Exile group sends raft with aid to Cuba

Monday, Jul 06, 1998 08:24

MEXICO CITY (AP) -- In a protest aimed at the United States as well as Fidel Castro's government, a Cuban exile group sent a raft loaded with food and humanitarian aid into Cuban waters Monday.

The Miami-based Democracy Movement said it's action was the first by an exile group in Cuban territory since Cuba shot down two unarmed planes in 1996 flown by Brothers to the Rescue, killing four exiles.

The raft, containing food, soap and other supplies, was launched late Sunday from Cuban waters, about 10{ miles from the Cuban coast, said Luis Felipe Rojas, a Democracy Movement spokesman. Attached to the raft was a 20-foot-long blimp with the word "Democracy" emblazoned across it.

The action came one month after the United States resumed direct humanitarian aid to Cuba, which was suspended after the planes were shot down.
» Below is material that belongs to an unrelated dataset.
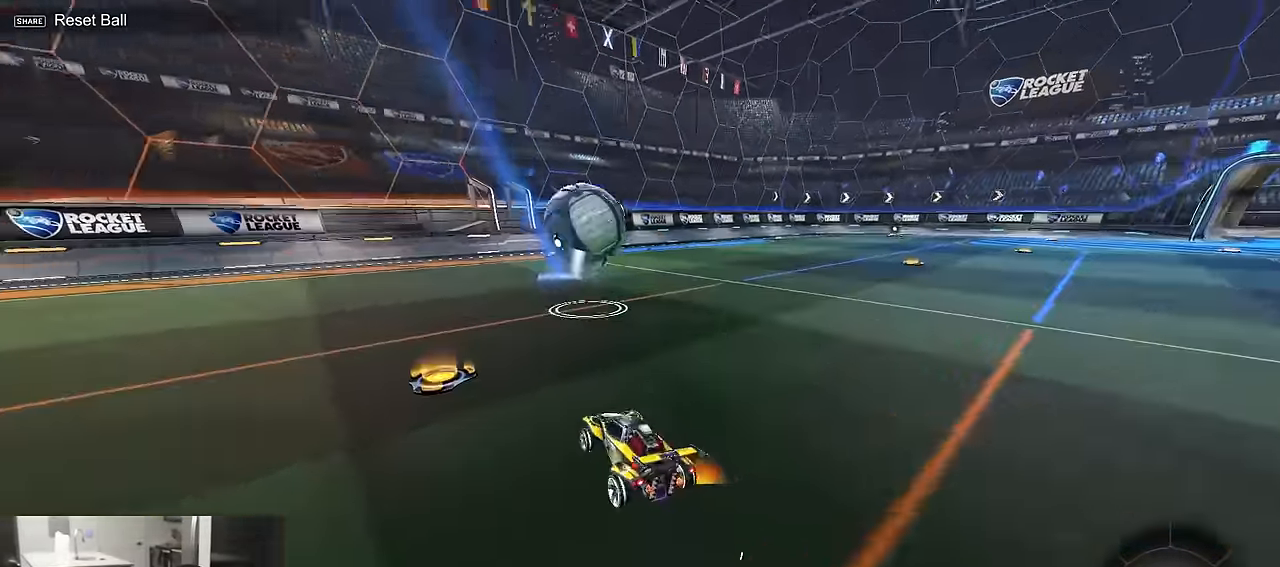
{"buttons": [], "left_stick": "center", "right_stick": "center", "events": []}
President Clinton lifted the ban after Pope John Paul II visited Cuba in January.

Democracy Movement said in a statement that it "needs neither a foreign law, nor the arrogant denial of the Cuban government, to take assistance to its own people," describing the operation as "a new tactic within its nonviolent strategy."

The balloon could be seen from a coastal highway outside the capital, Havana, the Mexican state-run news agency Notimex reported.
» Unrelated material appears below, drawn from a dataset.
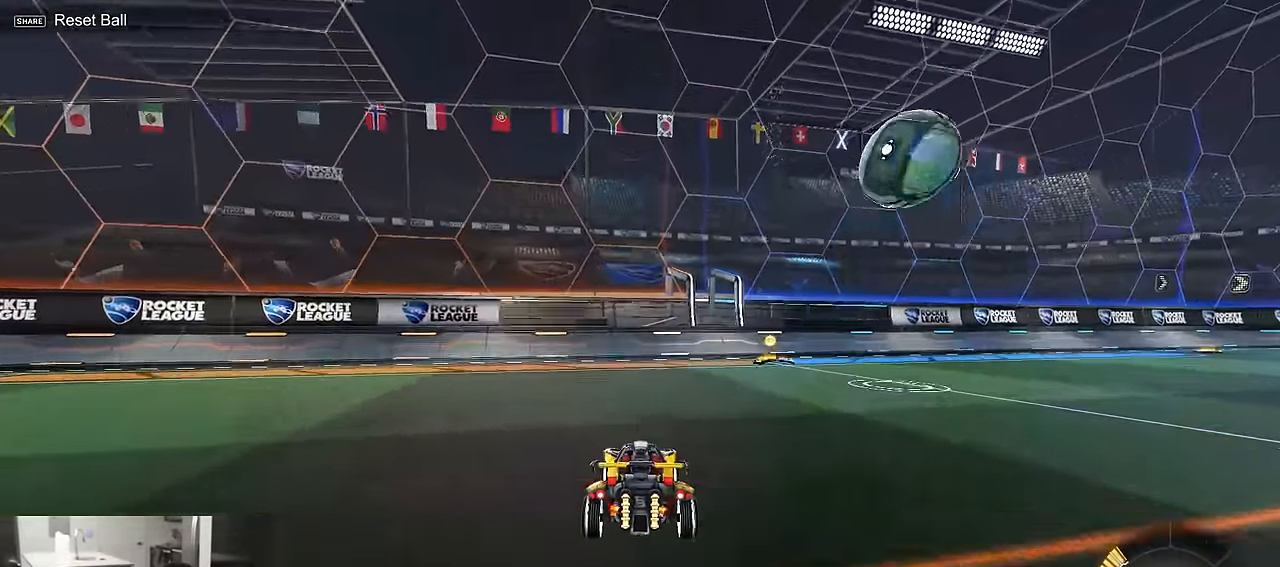
{"buttons": [], "left_stick": "center", "right_stick": "center", "events": [[84, "TRIANGLE", "down"], [250, "TRIANGLE", "up"]]}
Later, some foreign journalists could see the deflated balloon and raft on El Chivo beach, west of Havana, the agency said. Security agents kept reporters from getting close to the scene.

Luis Diaz, a U.S. Coast Guard spokesman in Miami, said the agency had no knowledge of the group's action.

In April, the Coast Guard seized a Democracy Movement boat that tried to sail into Cuban waters. The boat was later returned.